- **Problem to work on**
Take the lines below between the one holding "इस योजना से ही कन्नी काट रहे हैं।" and the one holding "Print & Cut", inclusive, and copy them exactly. Add nothing.

- **Records shown**

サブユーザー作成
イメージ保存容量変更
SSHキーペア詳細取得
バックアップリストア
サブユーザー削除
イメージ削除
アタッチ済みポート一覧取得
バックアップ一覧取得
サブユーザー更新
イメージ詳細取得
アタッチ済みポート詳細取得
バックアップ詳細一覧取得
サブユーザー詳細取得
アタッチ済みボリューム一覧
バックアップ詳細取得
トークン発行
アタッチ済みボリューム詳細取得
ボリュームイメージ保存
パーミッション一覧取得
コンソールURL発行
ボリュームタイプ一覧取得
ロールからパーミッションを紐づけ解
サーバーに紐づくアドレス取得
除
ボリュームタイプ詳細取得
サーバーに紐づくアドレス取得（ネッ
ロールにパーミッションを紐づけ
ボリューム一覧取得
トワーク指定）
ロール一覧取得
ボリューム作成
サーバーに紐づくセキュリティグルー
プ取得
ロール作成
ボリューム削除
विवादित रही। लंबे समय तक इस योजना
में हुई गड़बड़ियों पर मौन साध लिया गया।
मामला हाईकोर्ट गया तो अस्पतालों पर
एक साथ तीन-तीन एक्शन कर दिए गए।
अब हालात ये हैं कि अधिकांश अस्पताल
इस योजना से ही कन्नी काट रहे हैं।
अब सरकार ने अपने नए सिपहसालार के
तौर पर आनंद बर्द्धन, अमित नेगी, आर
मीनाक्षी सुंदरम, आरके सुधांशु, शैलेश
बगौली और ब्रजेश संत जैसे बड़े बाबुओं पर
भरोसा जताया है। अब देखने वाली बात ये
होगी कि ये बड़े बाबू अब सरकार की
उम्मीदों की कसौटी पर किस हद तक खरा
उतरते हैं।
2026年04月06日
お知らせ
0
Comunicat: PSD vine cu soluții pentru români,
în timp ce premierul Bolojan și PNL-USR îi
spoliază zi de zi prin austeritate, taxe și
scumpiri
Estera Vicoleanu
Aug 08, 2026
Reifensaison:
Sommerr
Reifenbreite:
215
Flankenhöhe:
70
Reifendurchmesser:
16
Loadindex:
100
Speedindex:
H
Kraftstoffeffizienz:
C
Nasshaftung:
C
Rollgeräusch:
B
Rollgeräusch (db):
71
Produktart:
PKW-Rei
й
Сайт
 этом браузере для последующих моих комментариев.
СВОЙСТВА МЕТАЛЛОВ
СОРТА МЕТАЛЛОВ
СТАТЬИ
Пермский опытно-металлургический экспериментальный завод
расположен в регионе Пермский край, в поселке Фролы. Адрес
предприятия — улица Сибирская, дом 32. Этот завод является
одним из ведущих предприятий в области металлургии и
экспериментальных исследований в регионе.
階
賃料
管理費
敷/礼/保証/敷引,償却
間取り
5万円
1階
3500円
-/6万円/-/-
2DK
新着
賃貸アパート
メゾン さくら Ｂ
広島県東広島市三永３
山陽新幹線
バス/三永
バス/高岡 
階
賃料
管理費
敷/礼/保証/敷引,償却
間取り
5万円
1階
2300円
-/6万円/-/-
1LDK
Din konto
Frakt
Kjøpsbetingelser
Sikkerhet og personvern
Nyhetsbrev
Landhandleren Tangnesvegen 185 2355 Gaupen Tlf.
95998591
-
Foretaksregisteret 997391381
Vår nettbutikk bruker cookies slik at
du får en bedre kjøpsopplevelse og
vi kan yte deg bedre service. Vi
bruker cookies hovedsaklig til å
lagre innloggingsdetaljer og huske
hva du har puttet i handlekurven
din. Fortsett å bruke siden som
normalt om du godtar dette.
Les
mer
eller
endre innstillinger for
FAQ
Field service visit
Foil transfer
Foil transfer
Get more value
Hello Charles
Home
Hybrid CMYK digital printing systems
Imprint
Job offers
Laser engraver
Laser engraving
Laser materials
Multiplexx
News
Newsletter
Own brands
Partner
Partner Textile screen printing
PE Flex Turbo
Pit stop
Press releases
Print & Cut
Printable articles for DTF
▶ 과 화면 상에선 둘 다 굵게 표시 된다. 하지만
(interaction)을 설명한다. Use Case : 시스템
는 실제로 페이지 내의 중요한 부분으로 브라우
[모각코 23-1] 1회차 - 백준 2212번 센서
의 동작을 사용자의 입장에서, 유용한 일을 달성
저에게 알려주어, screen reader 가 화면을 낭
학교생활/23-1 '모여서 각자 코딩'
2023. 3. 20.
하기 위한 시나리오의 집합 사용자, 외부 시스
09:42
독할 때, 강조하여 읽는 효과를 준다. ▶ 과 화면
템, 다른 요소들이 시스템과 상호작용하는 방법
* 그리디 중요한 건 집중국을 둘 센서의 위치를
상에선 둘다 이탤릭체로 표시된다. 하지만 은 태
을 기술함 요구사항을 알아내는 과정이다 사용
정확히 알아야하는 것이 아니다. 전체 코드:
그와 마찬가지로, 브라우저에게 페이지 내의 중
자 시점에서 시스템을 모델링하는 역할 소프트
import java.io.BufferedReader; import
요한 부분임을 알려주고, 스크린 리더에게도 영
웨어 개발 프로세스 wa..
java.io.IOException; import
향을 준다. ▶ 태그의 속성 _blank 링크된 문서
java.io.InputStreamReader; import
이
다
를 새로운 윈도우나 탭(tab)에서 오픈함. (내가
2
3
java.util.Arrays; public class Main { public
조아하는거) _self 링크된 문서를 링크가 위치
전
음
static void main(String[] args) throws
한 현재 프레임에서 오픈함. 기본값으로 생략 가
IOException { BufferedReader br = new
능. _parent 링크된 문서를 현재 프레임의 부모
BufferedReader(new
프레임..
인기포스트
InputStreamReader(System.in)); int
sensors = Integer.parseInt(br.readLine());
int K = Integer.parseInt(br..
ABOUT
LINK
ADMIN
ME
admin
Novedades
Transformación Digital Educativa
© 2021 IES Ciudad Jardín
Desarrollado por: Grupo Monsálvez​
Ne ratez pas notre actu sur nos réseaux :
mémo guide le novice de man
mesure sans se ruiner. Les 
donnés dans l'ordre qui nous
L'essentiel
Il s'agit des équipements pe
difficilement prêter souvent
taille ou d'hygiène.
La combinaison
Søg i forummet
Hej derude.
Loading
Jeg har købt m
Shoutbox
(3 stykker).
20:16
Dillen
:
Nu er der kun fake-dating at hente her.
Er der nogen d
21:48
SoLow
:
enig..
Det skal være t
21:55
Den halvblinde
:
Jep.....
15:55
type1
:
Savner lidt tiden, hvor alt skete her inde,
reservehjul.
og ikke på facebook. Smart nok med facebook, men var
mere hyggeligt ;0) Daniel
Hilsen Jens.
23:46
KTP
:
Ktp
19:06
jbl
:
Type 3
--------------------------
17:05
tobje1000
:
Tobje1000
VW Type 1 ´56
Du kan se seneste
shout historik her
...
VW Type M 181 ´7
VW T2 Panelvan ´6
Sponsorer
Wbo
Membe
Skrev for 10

- **Result for this task**
इस योजना से ही कन्नी काट रहे हैं।
अब सरकार ने अपने नए सिपहसालार के
तौर पर आनंद बर्द्धन, अमित नेगी, आर
मीनाक्षी सुंदरम, आरके सुधांशु, शैलेश
बगौली और ब्रजेश संत जैसे बड़े बाबुओं पर
भरोसा जताया है। अब देखने वाली बात ये
होगी कि ये बड़े बाबू अब सरकार की
उम्मीदों की कसौटी पर किस हद तक खरा
उतरते हैं।
2026年04月06日
お知らせ
0
Comunicat: PSD vine cu soluții pentru români,
în timp ce premierul Bolojan și PNL-USR îi
spoliază zi de zi prin austeritate, taxe și
scumpiri
Estera Vicoleanu
Aug 08, 2026
Reifensaison:
Sommerr
Reifenbreite:
215
Flankenhöhe:
70
Reifendurchmesser:
16
Loadindex:
100
Speedindex:
H
Kraftstoffeffizienz:
C
Nasshaftung:
C
Rollgeräusch:
B
Rollgeräusch (db):
71
Produktart:
PKW-Rei
й
Сайт
 этом браузере для последующих моих комментариев.
СВОЙСТВА МЕТАЛЛОВ
СОРТА МЕТАЛЛОВ
СТАТЬИ
Пермский опытно-металлургический экспериментальный завод
расположен в регионе Пермский край, в поселке Фролы. Адрес
предприятия — улица Сибирская, дом 32. Этот завод является
одним из ведущих предприятий в области металлургии и
экспериментальных исследований в регионе.
階
賃料
管理費
敷/礼/保証/敷引,償却
間取り
5万円
1階
3500円
-/6万円/-/-
2DK
新着
賃貸アパート
メゾン さくら Ｂ
広島県東広島市三永３
山陽新幹線
バス/三永
バス/高岡 
階
賃料
管理費
敷/礼/保証/敷引,償却
間取り
5万円
1階
2300円
-/6万円/-/-
1LDK
Din konto
Frakt
Kjøpsbetingelser
Sikkerhet og personvern
Nyhetsbrev
Landhandleren Tangnesvegen 185 2355 Gaupen Tlf.
95998591
-
Foretaksregisteret 997391381
Vår nettbutikk bruker cookies slik at
du får en bedre kjøpsopplevelse og
vi kan yte deg bedre service. Vi
bruker cookies hovedsaklig til å
lagre innloggingsdetaljer og huske
hva du har puttet i handlekurven
din. Fortsett å bruke siden som
normalt om du godtar dette.
Les
mer
eller
endre innstillinger for
FAQ
Field service visit
Foil transfer
Foil transfer
Get more value
Hello Charles
Home
Hybrid CMYK digital printing systems
Imprint
Job offers
Laser engraver
Laser engraving
Laser materials
Multiplexx
News
Newsletter
Own brands
Partner
Partner Textile screen printing
PE Flex Turbo
Pit stop
Press releases
Print & Cut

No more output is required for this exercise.